Extracted data entries:
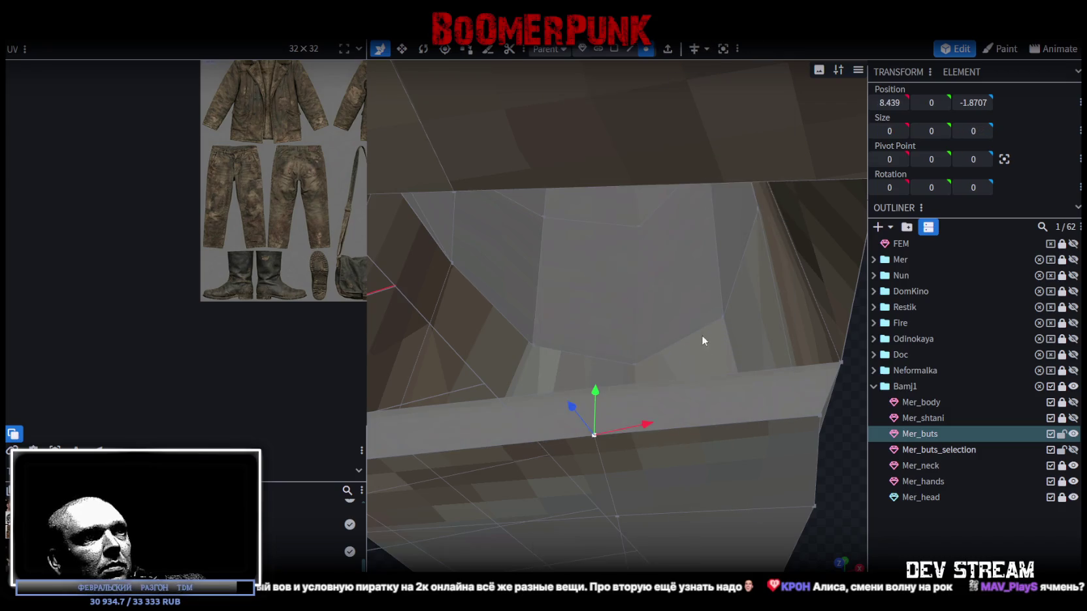
{"action": "mouse_move", "coordinate": [557, 389]}
{"action": "left_mouse_down"}
{"action": "mouse_move", "coordinate": [650, 368]}
{"action": "mouse_move", "coordinate": [671, 428]}
{"action": "mouse_move", "coordinate": [664, 447]}
{"action": "mouse_move", "coordinate": [603, 421]}
{"action": "mouse_move", "coordinate": [756, 414]}
{"action": "left_mouse_up"}
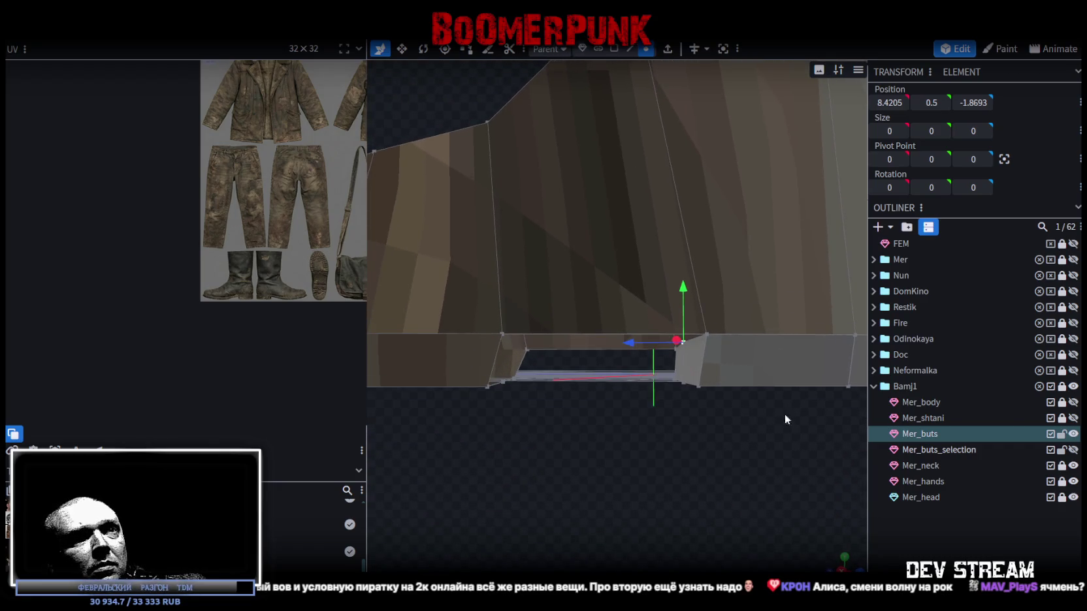
- Merge Mer_buts_selection into Mer_buts, then undo that merge
{"action": "left_click", "coordinate": [909, 453], "text": "ctrl"}
{"action": "right_click", "coordinate": [909, 453]}
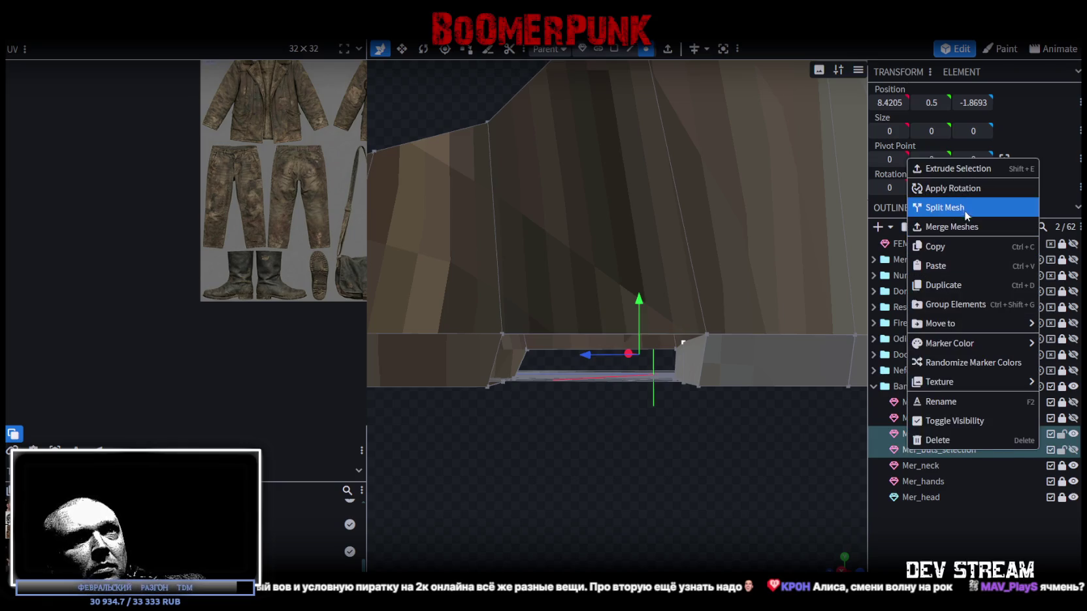
{"action": "left_click", "coordinate": [966, 226]}
{"action": "mouse_move", "coordinate": [669, 457]}
{"action": "left_mouse_down"}
{"action": "mouse_move", "coordinate": [667, 442]}
{"action": "mouse_move", "coordinate": [668, 458]}
{"action": "left_mouse_up"}
{"action": "key", "text": "ctrl+z"}
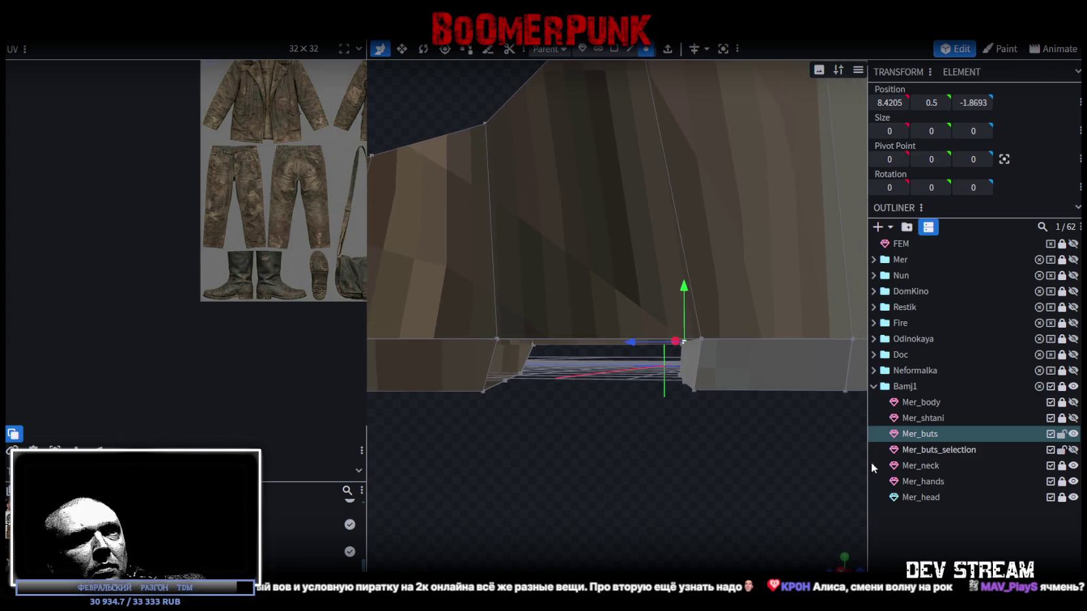
- Unhide Mer_buts_selection and select it together with Mer_buts to combine into one boot
{"action": "left_click", "coordinate": [1073, 450]}
{"action": "left_click", "coordinate": [951, 450]}
{"action": "left_click", "coordinate": [1073, 434]}
{"action": "left_click_drag", "start_coordinate": [671, 458], "coordinate": [660, 451]}
{"action": "key", "text": "ctrl+z"}
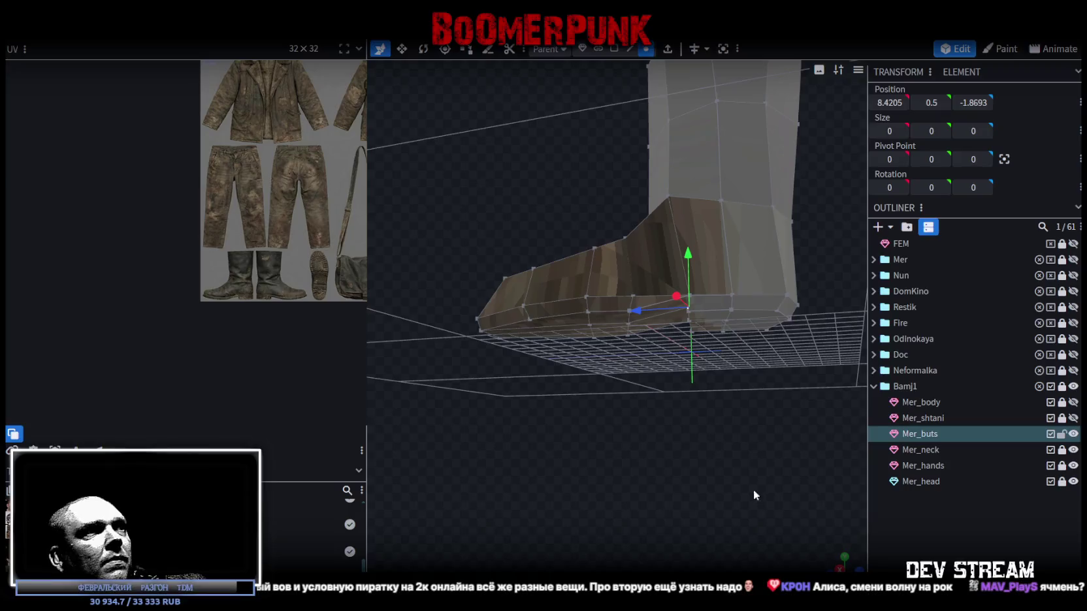
{"action": "left_click", "coordinate": [828, 566]}
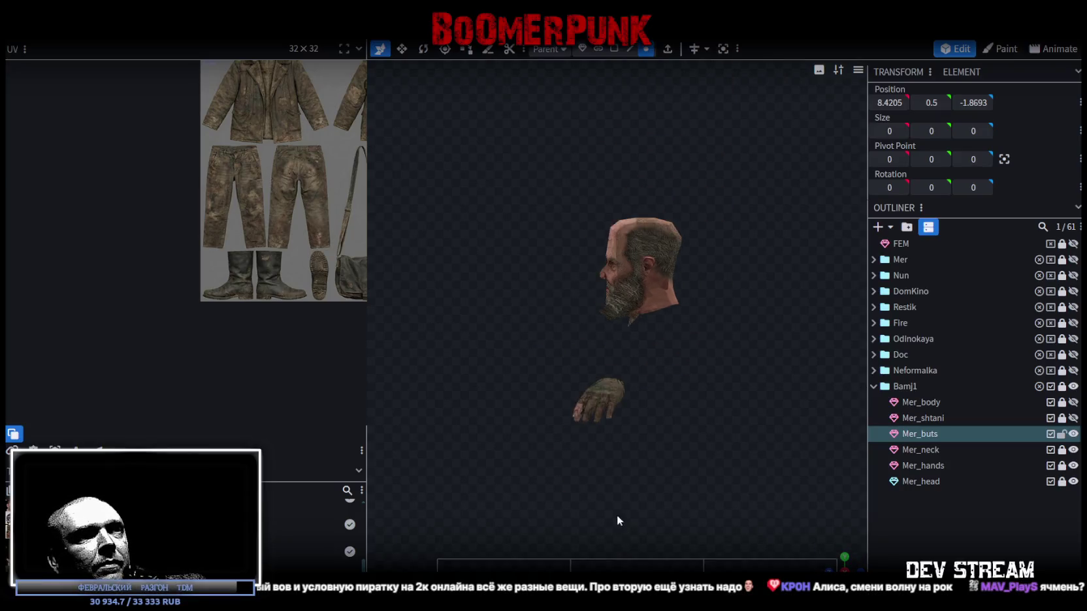
- Raise the boot's bottom-edge vertices slightly and merge the overlapping sole vertices
{"action": "key", "text": "KP_3"}
{"action": "right_click_drag", "start_coordinate": [646, 509], "coordinate": [541, 334]}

#### What you should do
Note how many lines in the data above have the string "boot" in them, and give that number by itself.

#### Result of this exercise
2